Extracted records

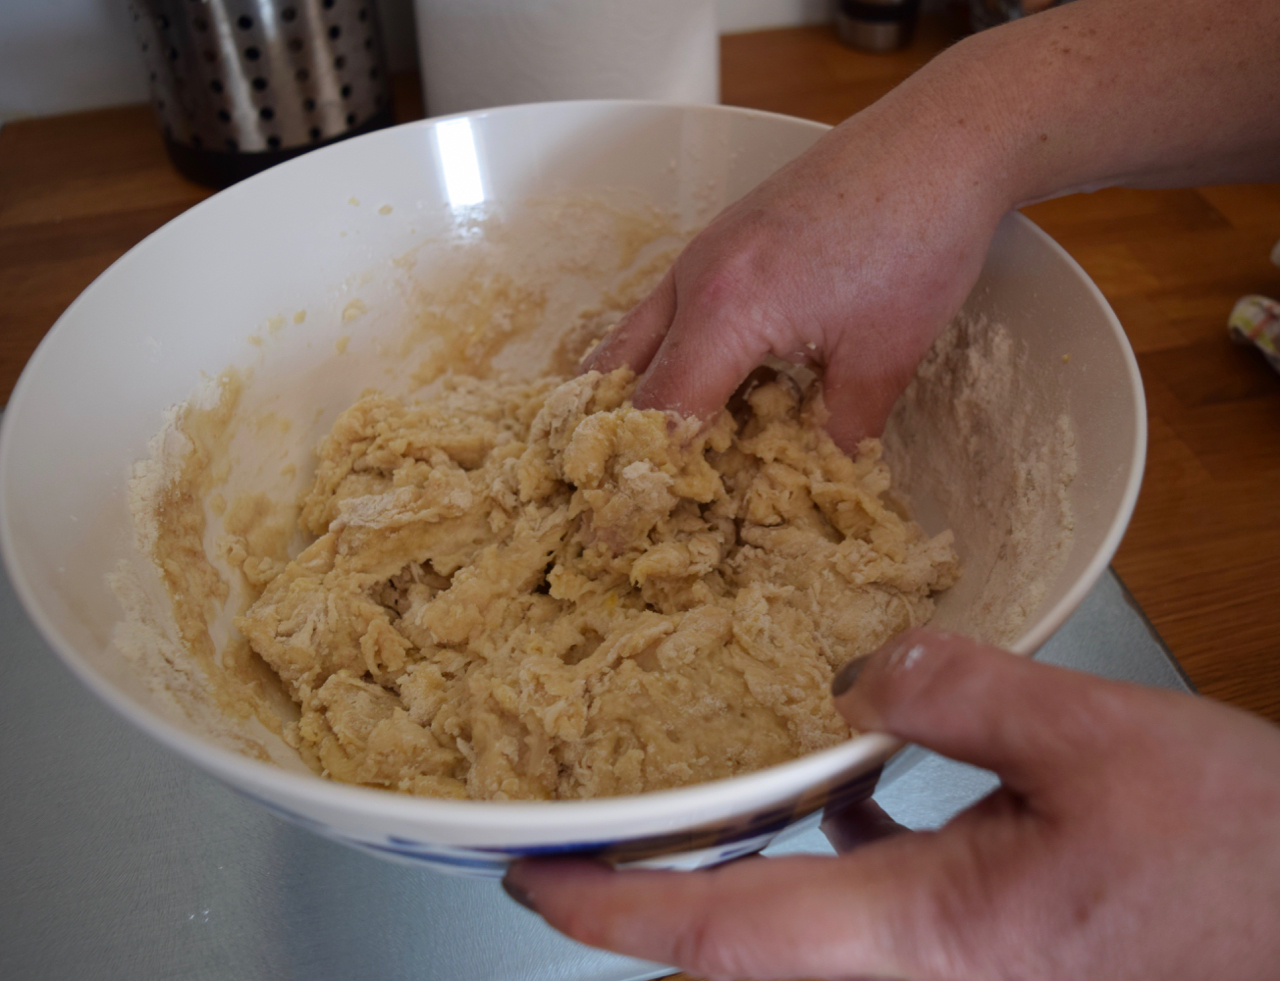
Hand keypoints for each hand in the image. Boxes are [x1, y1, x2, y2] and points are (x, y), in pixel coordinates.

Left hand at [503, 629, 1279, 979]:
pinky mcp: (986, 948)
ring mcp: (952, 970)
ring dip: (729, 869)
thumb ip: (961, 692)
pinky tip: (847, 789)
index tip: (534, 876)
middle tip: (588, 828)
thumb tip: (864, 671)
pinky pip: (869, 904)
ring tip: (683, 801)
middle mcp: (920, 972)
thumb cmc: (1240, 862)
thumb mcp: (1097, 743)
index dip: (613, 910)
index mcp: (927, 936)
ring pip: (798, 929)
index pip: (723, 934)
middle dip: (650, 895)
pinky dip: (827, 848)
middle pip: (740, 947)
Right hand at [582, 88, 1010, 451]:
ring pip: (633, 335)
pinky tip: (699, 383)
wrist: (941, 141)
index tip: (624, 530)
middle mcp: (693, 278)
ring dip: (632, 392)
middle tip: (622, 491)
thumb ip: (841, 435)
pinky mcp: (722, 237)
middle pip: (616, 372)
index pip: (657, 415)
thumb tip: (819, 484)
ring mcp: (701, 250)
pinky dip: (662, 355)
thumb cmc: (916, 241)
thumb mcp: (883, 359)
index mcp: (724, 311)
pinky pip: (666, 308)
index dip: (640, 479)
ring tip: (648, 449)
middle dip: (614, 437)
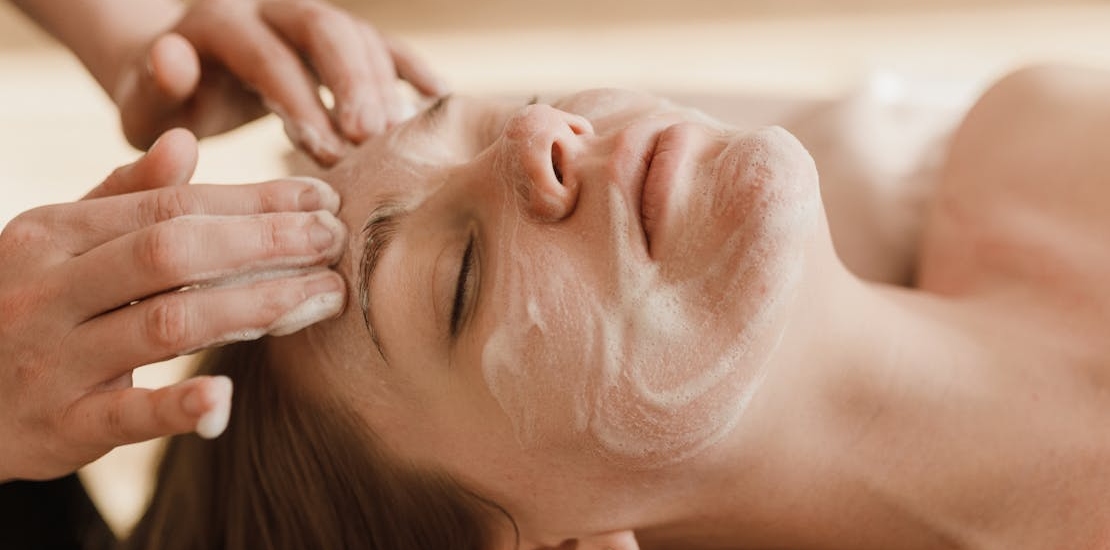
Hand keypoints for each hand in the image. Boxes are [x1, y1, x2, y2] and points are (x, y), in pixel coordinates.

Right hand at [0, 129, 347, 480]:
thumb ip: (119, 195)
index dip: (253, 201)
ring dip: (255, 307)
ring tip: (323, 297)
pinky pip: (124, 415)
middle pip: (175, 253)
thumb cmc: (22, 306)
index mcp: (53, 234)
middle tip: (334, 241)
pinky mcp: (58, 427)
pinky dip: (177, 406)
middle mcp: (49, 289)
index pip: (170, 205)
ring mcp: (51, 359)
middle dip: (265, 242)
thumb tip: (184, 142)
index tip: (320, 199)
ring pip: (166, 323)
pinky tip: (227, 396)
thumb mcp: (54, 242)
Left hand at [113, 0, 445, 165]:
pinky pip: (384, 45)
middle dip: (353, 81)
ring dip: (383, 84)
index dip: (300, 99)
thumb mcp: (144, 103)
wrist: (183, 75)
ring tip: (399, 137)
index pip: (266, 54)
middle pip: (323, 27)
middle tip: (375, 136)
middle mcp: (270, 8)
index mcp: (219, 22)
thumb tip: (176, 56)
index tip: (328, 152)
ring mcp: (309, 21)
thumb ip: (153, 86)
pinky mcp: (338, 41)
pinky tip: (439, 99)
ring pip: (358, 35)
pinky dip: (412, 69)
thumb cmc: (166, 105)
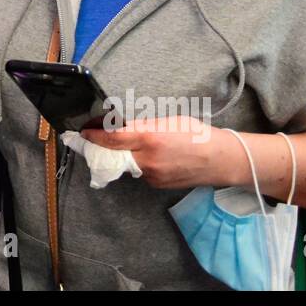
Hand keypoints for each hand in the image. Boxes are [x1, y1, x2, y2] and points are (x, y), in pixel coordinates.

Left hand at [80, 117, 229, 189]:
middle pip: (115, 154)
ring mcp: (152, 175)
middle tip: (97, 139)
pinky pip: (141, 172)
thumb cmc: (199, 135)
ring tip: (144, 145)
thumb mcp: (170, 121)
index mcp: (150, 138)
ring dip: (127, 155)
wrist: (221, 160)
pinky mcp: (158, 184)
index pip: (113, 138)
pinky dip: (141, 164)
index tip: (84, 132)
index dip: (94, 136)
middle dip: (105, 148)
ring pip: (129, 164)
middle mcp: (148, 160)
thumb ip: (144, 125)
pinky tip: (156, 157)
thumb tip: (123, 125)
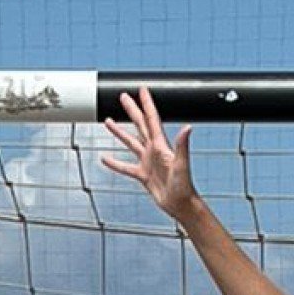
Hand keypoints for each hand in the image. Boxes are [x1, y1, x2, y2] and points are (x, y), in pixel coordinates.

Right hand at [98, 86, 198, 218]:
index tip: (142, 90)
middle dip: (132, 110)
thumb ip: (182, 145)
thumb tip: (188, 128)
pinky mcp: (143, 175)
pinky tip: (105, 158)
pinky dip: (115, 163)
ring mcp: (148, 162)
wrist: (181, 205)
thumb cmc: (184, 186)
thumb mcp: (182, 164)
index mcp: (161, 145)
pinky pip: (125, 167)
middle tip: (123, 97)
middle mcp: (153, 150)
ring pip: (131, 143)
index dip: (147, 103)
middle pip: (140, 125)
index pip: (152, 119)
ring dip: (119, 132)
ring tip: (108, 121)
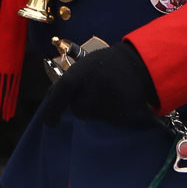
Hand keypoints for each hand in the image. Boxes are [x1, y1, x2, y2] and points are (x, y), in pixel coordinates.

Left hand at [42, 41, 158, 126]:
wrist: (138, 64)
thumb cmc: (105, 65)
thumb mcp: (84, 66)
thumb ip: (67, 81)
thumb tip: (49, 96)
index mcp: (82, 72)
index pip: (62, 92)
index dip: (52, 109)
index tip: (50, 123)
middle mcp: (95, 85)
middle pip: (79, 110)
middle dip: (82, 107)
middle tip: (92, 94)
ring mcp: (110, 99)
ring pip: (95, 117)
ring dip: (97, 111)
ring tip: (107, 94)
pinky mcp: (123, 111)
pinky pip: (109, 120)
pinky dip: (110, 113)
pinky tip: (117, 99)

= WHAT THE EXERCISE ASKS =
What do the entries above read from the line containing "thumb tip: (184, 142)" through the line containing "thumb cmc: (105, 65)"? Output those lines exactly, both ends included, with the pictures left out.

= EXERCISE RESPONSE =
thumb tip: (184, 142)
index tip: (320, 199)
ring pip: (166, 323)
pinky tip: (227, 396)
thumb mcp: (54, 242)
Left hand at [113, 0, 445, 165]:
pinky pip: (384, 45)
middle dip: (353, 81)
ring dip: (383, 84)
index dip: (300, 99)
thumb mcp: (144, 103)
wrist: (183, 75)
ring tip: (399, 137)
index pip: (266, 54)
middle pip: (323, 27)
middle tip: (375, 136)
middle mcp: (270, 8)
index mcp: (219, 22)
thumb tip: (176, 56)
index tip: (328, 152)
ring mcp: (309, 21)
thumb ip: (153, 86)
pinky mcp: (338, 41)
pinky tip: (439, 99)
ring pip: (358, 35)
pinky dip: (412, 69)
thumb cmc: (166, 105)
Hand keypoints for each hand in the image. Boxes are [x1, y1, x2, y2] and points are (x, y), in pixel coordinates.

Left hand at [80, 117, 229, 189]:
middle pip: (115, 154)
ring mcp: (152, 175)
middle tip: (97, 139)
pinky pip: (141, 172)
thumb cmc: (199, 135)
ring tip: (144, 145)
thumb mcp: (170, 121)
index mcp: (150, 138)
ring dip: (127, 155)
wrist: (221, 160)
pinky mcp: (158, 184)
index pip: (113, 138)
pinky dip: (141, 164)
index tip: (84, 132)
index dip: (94, 136)
middle dip: (105, 148)
ring pip: (129, 164)
middle mcp: (148, 160)
thumb ip: (144, 125)
pinky tip: (156, 157)
thumb tip: (123, 125)
Hand keypoints for each hand in the image. Boxes are [x1, y1, x2, y2] and points are (x, y), in pixel coordinates.

Right hand at [98, 86, 198, 218]:
index tip: (142, 90)
middle dip: (132, 110)
thumb ip: (182, 145)
thumb tip: (188, 128)
pinky mcp: (143, 175)
pinky tip: (105, 158)
pinky dip: (115, 163)
ring mcp: (148, 162)
wrist: (181, 205)
thumb cmc: (184, 186)
thumb mcp: (182, 164)
index mcp: (161, 145)
pinky pip: (125, 167)
middle tip: (123, 97)
middle mcp: (153, 150)
ring pip: (131, 143)
index dip: (147, 103)
middle pip: (140, 125)
index pip: (152, 119)
ring dip: (119, 132)
ring tip: (108, 121)
Hand keypoints for each hand in the image. Boxes are [x1, y1, x2, y2] and points are (x, y), in pixel coordinates.

Left hand at [42, 41, 158, 126]:
wrist: (138, 64)
thumb cmc: (105, 65)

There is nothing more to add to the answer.